## WHAT TO WORK ON
[1] Write out the forum post about the DistributedDataParallel error from "outputs_a = model(inputs_a)" up to and including "gradient, with torch.autograd.detect_anomaly(True).".
[2] Extend the forum post about the DistributedDataParallel training error, continuing after its final sentence.

## SELECTED EXTRACT
• • • • •
Hi, I have a questions about DistributedDataparallel
I Implement codes like below in Single GPU(It combined two different losses)
def train(model, criterion, ...):
model.train()
outputs_a = model(inputs_a)
loss_a = criterion(outputs_a, targets)
...
outputs_b = model(inputs_b)
loss_b = criterion(outputs_b, targets)
...
total_loss = (lam * loss_a) + ((1 - lam) * loss_b)
total_loss.backward()
...
It runs well without any problems
After, when i try to using multiple-gpu with DistributedDataparallel it throws an error like this,
one of the variables needed for gradient computation has been modified by an inplace operation: [torch.cuda.FloatTensor [512]] is at version 5; expected version 3 instead. Hint: enable anomaly detection to find the operation that failed to compute its gradient, with torch.autograd.detect_anomaly(True).
• • • • •
## PROVIDED DATA
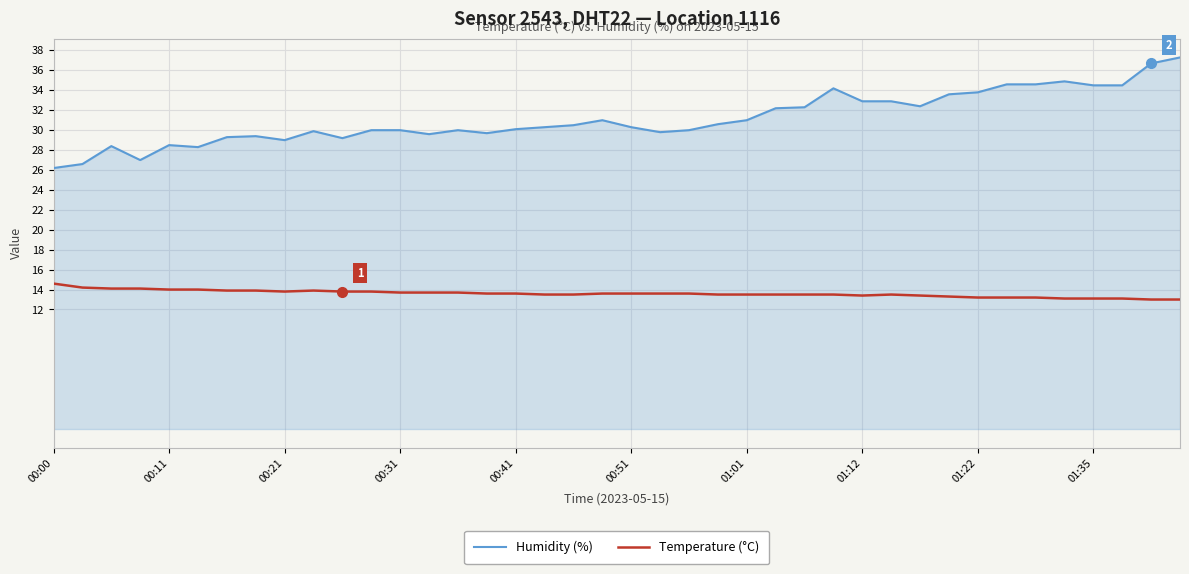

Rank the series by their average value, from lowest to highest.

Temperature (°C), Humidity (%)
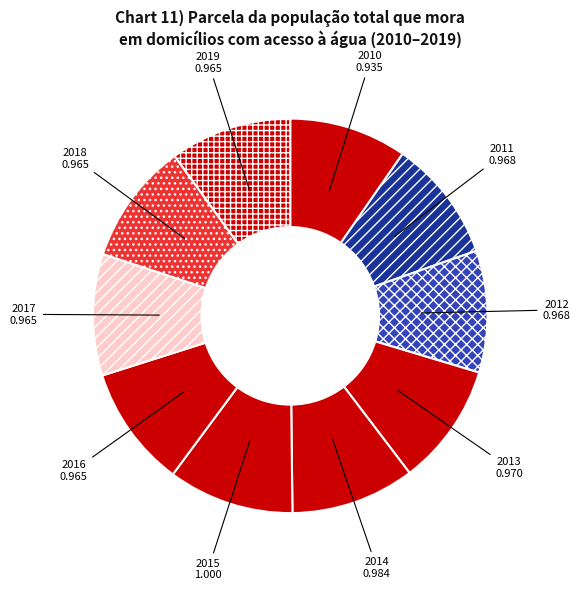

True or false: 2016 accounts for 10% of the total.

True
• • • • •
## RESULTS
[1]
outputs_a = model(inputs_a)
loss_a = criterion(outputs_a, targets)
...
outputs_b = model(inputs_b)
loss_b = criterion(outputs_b, targets)
...
total_loss = (lam * loss_a) + ((1 - lam) * loss_b)
total_loss.backward()
...
It runs well without any problems
After, when i try to using multiple-gpu with DistributedDataparallel it throws an error like this,
one of the variables needed for gradient computation has been modified by an inplace operation: [torch.cuda.FloatTensor [512]] is at version 5; expected version 3 instead. Hint: enable anomaly detection to find the operation that failed to compute its gradient, with torch.autograd.detect_anomaly(True).

[2]
I found this error caused by inplace operation,
But i can’t found any inplace operation in my code!!
So I changed my code like below
def train(model, criterion, ...):
model.train()
outputs_a = model(inputs_a)
loss_a = criterion(outputs_a, targets)
loss_a.backward()
...
outputs_b = model(inputs_b)
loss_b = criterion(outputs_b, targets)
loss_b.backward()
...
total_loss = loss_a + loss_b
...
Fortunately, it runs well without any error
However, i have a question
#1
total_loss = (loss_a + loss_b)
total_loss.backward()
#2
loss_a.backward()
loss_b.backward()
total_loss = loss_a + loss_b
Are these two operations the same?